Griechenland sitzt in der Schuldenfalle - und wir EU-Bürger gleich mit. Seit einem Jahr ist der gut 100 Milliarden Euro schwere Rettungsschirm über dem sonnigen Mittelmeerland gespannt. Doch von Rettung keine Spur. Im Gegenteil. Die Griechenlandkrise spitzt sich zu. Sie rüttelt an den Grundfesten des europäischen Finanzsystems, schürt die Wut der Griechen auf ihre Regierung und sorgt für Unmut an den deutschen Stammtischen.
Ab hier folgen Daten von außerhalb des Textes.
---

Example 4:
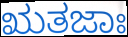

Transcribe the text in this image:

ಋತಜಾಃ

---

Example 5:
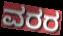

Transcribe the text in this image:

ವರರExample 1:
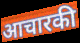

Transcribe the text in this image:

आचारकी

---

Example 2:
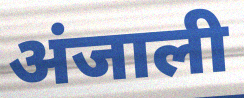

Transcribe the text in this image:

अंजाली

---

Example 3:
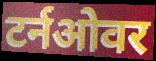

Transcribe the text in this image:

टर्नओवर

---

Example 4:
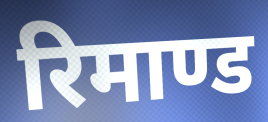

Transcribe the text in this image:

रिमाण्ड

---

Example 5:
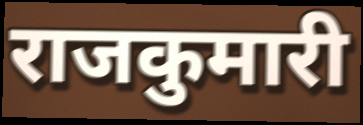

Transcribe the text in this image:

राजकुमारी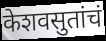
केशवसुतांचं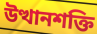
উত্থানশক্তি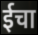
ईचाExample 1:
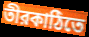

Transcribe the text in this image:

তীরকাঠিতে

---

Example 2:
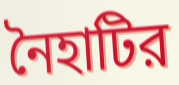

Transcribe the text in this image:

নৈহাটির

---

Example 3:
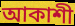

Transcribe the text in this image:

আকাশী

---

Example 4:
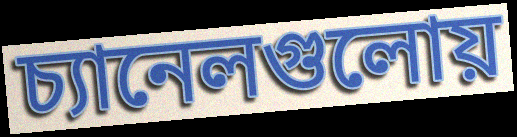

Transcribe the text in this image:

চ্যানেলগুলোয়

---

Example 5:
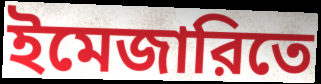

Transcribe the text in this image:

ইমেজারিতে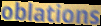
oblationsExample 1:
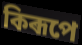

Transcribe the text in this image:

কিৰূপে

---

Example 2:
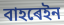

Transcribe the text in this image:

বাহৰেইন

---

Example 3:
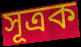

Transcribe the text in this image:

সূত্ৰক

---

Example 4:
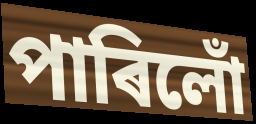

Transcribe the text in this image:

পাৰিলোঁ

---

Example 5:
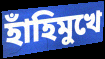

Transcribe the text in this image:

হাঁহিমুখে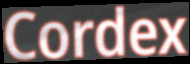
CordexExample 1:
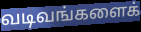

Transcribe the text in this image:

வடிவங்களைக்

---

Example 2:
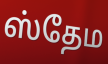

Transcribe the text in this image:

ஸ்தேம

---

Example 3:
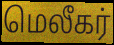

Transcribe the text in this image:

மெலீகர்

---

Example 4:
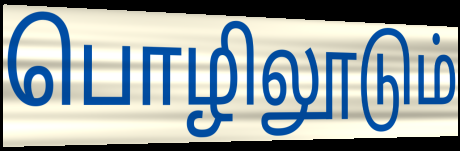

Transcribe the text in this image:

பொழிலூடும்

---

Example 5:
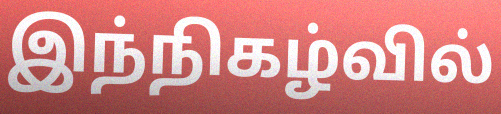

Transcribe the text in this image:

இந்நிகழ்வில்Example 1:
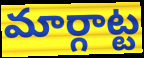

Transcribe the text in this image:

మార్గాట్ట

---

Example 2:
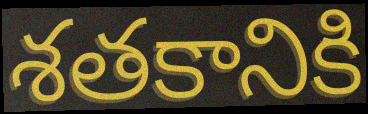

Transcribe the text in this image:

శతకానికి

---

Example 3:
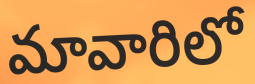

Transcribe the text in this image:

మావారిలో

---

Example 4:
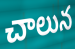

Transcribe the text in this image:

చాలున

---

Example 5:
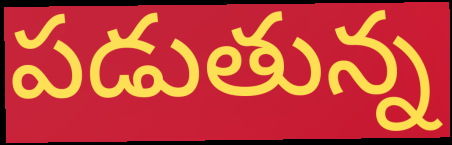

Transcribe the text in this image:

పడుతున్నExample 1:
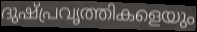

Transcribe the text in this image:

ദുഷ്പ്രവൃത്തികളെയും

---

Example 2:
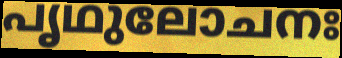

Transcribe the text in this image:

പൃഥുലോചനഃ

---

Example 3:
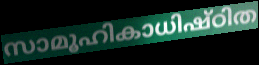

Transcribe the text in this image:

സാമൂഹികാധിഷ്ഠിത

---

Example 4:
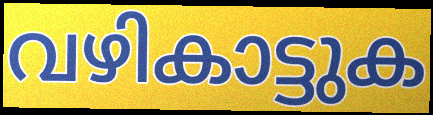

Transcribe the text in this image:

വഴികാട്ടുക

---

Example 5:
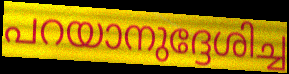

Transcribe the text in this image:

പറയാനുദ്ദേശിച്ചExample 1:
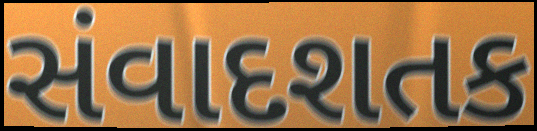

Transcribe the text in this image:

સંવાદશતક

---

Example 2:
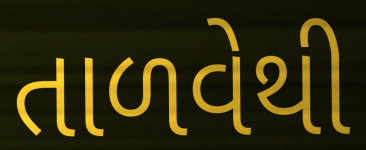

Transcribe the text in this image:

તાળવેથી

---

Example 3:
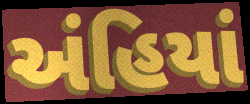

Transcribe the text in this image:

અંહિયાં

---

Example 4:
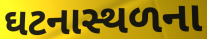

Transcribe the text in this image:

ઘટનાસ્થળના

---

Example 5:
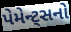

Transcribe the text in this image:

પેમેન્ટ્સનોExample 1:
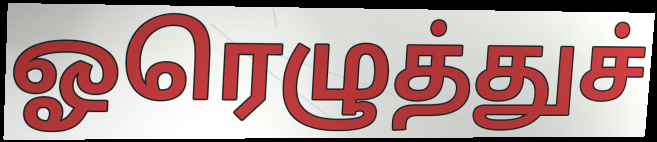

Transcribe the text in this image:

ஓரெழுத்துச்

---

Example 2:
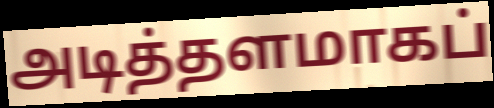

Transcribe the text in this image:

அடித்தளமாகப்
Das Hauptproblem ist: Griechenland hat abgesehen vom Tourismus keinen nennenswerten Wirtschaftszweig, der dazu beitragen könnte, die Schuldenlast von mittlerweile 330 Milliarden Euro jemals tilgen zu können. Viele meinen daher, das EU-Land solle die Drachme wieder einführen. Dann könnten die Griechen ihre Währung kräftig abwerten, ihre Waren preiswerter ins Ausland verkaufen und so ihre Binnenwirtschaft ankurbeln. Warum also soll der deutsche Steuerzahler für die MIsswirtschaft der Griechen aufkommen? Doch so einfach ist es nicht. Tatsächlich wären die Folgen eines griechischen Euro-Ausstiegs fatal. Sobald der Staat bekannt gäbe, die Drachme wieder einzuführen, würden die Griechen ihre Konten plündern. Das griechische Bankensystem bräche zusammen - und müsste mit EU-Hilfe gestützt werden. Aber auch ausländische Banken, darunter deutsche, müssten auf Gelder in Milliardenhöhe verzichten. Allerdings: Sie haben hoch gepokert, und wer das tut, muss auch mit Verlusten rechnen. Mitgefühl wäre fehl am Platz. Und doch besteht die Gefahr, dass auch deutsche Banken in Existenznöte gerieten und - wieder einmal - mit Steuergeldern gestützt werden müssten. Das alles ist Theorie, Spekulation und zeigt doch, wie schwierig der Fall Griechenland ist. Das gilt auch für die EU-Politik. Zwar ist Griechenland wirtschaftlich gesehen nur so stark wie Niedersachsen. Aber ein Schuldenerlass Griechenlands und/oder die Rückkehr des Staates zur Drachme könnte den Druck der Finanzmärkte auf weitere Länder wie Portugal, Spanien und Irland erhöhen. Das Vertrauen in die EU und ihre Gemeinschaftswährung nähme Schaden. Die Idee von der durch den Euro geeinten Wirtschaftsmacht Europa, die sich gegen China und die USA behaupten will, droht wie eine Seifenblase zu platzen. Die europäische Politik steckt in einem Dilemma. Sie hat die Wahl zwischen Pest und Cholera. Entweder erlaubt sie Griechenland die Rückkehr zur Drachme mit den beschriebenen Folgen, oder die EU erlässt dem Staat einen Großteil der Schulden und zieht sich damit weiteren Zorn der Steuerzahler zu. Klar ist nur: So wie bisher kann es nicht weitergehen. Die Hilfe für Griechenland wird noch noch viele weitere Milliarden verschlingen - so oder so. Das ist der Preis, den die EU und ihre Bürger dafür zahlen müssen, dass Griechenland jahrelang über seine Verhältnisse gelebt hat. Und dafür, dass die EU dem griechischen Desaster jahrelang tatenlos zugesehen hat.